# Dick Figures



## Namba (Jun 25, 2011)

Okay, so while looking around, I ran across this series and laughed my ass off. Anyone heard of it? If not, here's a few favorites of mine

Panda Hat
Traffic Jams
Flame War

I'm too lazy to post any more


----------



## CannotWait (Jun 25, 2011)

I had heard of them and noticed them, but never actually watched them. But now I am watching them and thank you.


----------



## Namba (Jun 25, 2011)

Haha! No problem dude.


----------



## Vibgyor (Jun 25, 2011)

My friend and I came across that series a couple weeks ago. We thought it was pretty funny.


----------



## johnny (Jun 25, 2011)

man, those are some funny ones. :3


----------



## Namba (Jun 25, 2011)

The traffic jams was my favorite one lol I never thought something so simple could be so damn entertaining


----------



## CannotWait (Jun 25, 2011)

I showed these videos to my younger sister.


----------



## johnny (Jun 25, 2011)

so funny!  :3


----------



## Heliophobic (Jun 26, 2011)

There's the MondoMedia logo. Now I know I'm gonna love this.

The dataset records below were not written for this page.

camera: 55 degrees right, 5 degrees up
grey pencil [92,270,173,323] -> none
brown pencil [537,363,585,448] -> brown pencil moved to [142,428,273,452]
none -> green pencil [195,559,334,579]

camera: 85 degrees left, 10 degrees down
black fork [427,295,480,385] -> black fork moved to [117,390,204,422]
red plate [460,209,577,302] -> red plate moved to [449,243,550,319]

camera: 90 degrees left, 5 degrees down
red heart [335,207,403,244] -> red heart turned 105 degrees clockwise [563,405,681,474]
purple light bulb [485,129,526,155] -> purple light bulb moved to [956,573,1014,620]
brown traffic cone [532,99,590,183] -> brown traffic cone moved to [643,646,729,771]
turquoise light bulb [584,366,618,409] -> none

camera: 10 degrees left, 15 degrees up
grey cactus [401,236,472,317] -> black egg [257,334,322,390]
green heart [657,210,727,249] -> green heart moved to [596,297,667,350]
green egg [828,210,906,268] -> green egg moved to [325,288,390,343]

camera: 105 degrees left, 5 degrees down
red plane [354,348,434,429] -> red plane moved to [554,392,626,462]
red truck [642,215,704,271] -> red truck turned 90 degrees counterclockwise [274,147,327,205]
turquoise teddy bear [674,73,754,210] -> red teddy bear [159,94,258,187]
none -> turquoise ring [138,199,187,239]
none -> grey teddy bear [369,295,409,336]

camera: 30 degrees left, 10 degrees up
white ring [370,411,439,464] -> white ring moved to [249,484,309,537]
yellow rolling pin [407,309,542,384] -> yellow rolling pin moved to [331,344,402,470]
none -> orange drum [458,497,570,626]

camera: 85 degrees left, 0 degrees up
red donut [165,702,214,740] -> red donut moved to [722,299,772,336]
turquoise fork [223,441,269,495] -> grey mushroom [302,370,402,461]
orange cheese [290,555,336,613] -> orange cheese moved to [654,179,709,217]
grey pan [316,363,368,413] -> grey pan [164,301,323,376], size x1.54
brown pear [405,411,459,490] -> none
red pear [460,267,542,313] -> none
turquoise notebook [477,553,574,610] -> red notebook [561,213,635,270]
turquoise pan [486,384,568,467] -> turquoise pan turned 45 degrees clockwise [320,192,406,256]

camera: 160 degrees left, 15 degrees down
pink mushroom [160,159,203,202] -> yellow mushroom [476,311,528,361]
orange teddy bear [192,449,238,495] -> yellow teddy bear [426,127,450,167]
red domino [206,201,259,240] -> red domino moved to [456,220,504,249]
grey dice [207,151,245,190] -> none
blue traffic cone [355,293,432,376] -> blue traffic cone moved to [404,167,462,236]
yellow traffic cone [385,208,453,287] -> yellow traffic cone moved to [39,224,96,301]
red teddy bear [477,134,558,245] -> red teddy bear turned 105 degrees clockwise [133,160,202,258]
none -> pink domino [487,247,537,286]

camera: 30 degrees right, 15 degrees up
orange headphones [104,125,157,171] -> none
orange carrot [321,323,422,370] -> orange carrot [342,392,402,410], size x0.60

Edit: Eh, not something I'd regularly watch.



Evandeskunk said:


> I love everything that Mondo throws in, but I hate their main show.


 
HTF? That shit is too funny.

(I just quoted someone before they ever said it. Where is your god now?)


----------



## Evandeskunk (Jun 26, 2011)

I love everything that Mondo throws in, but I hate their main show.


----------



## Namba (Jun 26, 2011)

Sollux said:


> HTF? That shit is too funny


Haha! I frickin love htf!!


----------



## Leviathan (Jun 26, 2011)

What about Attack of the Pwns?


----------



## Deleted member 3615 (Jun 29, 2011)

My fave is "Bee or Something"


----------



## Redregon (Jun 29, 2011)

Noooo, Look away Mr Dingleberry!


----------



## Blutide (Jun 29, 2011)

luti-kriss said:


> Okay, so while looking around, I ran across this series and laughed my ass off. Anyone heard of it? If not, here's a few favorites of mine
> 
> Panda Hat
> Traffic Jams
> ...


 

Why......am I amused by this? HA, nice I award you 5 points.


----------



## FluorescentShadow (Jan 13, 2012)

that show is flipping great. it made me remember Dr. Tran
http://www.lonesausage.com/main.htm

her comes... DR TRAN


----------



## Cain (Jan 13, 2012)

Please don't necro.


----------



## ramsay_baggins (Jan 13, 2012)

Stop necroing.


----------